Als het saldo van de kadernota ontoereikend is, wordt ambtelijk gekeken naar de financiële

mogelijkheden door ofwel snijden in bestaand beleid, ofwel snijden in nieuw beleid. Meestal worden creatieve oplossingen gezocht om de benodigde budgetruimte te creëren. Dit zorgt ervoor dat de discussie over de noodzaak van het wel of niet opnemen van budgetten in de kiem wordt gesmoord en daarmee worden discussies over bezuinigingen ontweken.

4.2.4 De interviews

Bij de interviews zijn de volgende vragen aan bod gekomen over de programmabegroting:

1. Geven de 3 W-vragen voldoende houvast de programma’s te doorgronden? Zo nee, welke gegevens mis je dan?

2. Is door de dualisering de informatiestroom verbeterd, nu de begrotingsdocumenten voor de raad en het college uit elkaar zijn getrokken?

3. Worden in de programmabegroting alleen de hoofdlijnen behandeld?

4. Welke rol zie je voor jezelf in de opzet van de programmabegroting?

Uit vraag 1 komt naar voren dat alle respondenten goed uit de voeten kunnen met de theorie van drie W-vragen. De uitwerking in de programmabegroting van de gemeente Langedijk laat echter te wensen over. De doelstellingen en de werkzaamheden worden niet concreet gesteld waardoor het gebruik van het gereedschap niet toereikend is. Bij de programma’s staan geen beleidsmatige componenten waaraan prestaties beoordeeld kunnen worden. Als deze wel in de programma’s worden benoemd, kunnen prestatieafspraken leiden tot een toetsingsgrond voor de gemeenteraad waarop gestuurd kan worden.

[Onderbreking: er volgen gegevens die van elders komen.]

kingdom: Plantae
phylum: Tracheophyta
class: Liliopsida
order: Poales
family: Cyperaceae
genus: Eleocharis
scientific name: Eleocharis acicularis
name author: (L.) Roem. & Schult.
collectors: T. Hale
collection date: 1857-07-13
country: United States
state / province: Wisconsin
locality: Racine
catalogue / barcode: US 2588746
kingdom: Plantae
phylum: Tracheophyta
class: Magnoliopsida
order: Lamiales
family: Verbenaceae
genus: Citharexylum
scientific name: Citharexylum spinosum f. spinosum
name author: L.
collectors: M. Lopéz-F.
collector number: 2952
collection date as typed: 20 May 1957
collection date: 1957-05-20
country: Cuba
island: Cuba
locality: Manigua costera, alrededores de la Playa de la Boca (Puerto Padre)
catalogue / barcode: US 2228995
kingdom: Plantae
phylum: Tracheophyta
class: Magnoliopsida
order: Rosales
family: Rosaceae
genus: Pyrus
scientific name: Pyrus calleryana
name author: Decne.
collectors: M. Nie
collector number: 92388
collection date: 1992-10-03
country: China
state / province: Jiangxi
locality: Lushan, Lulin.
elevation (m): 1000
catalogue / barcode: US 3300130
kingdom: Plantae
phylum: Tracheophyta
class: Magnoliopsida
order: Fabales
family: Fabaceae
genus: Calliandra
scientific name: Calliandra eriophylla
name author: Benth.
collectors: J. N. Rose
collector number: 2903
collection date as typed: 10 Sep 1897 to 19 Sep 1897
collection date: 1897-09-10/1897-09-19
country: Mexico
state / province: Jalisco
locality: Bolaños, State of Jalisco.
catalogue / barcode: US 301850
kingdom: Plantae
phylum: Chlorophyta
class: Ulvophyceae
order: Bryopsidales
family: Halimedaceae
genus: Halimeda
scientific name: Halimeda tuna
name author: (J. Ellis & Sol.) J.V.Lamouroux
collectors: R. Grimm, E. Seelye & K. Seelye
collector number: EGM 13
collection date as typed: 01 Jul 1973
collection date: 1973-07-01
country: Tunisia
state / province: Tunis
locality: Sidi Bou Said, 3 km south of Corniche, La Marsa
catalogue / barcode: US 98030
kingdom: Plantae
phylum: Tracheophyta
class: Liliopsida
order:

Bij vraag 2 wordt door de raadsleden geantwoord dat het niet hebben van een raadsprogramma als een gemis wordt ervaren. Nu is het coalitieakkoord bepalend. Hierdoor ontstaat steeds weer de discussie tussen de oppositiepartijen en de coalitiepartijen. In het collegeprogramma wordt het coalitieakkoord verder uitgewerkt, waardoor de nadruk wordt gelegd op de doelstellingen die de coalitie wil en niet de voltallige gemeenteraad.

De ambtelijke organisatie antwoordt op vraag 2 dat het rapport van de Rekenkamer de

aandachtspunten aangeeft waaraan gewerkt moet worden. De begroting is een werkbaar stuk, maar is wel voor verbetering vatbaar. We zitten nu in een ontwikkelingsproces. De begroting dient als

sturingsinstrument verbeterd te worden. De raad moet erop kunnen sturen, wat heeft hij nodig? Er moet minder nadruk gelegd worden op de cijfers, en er moet meer nadruk komen op het

beleidsmatige deel. De resultaten moeten worden gekoppeld aan het beleidsinhoudelijke deel.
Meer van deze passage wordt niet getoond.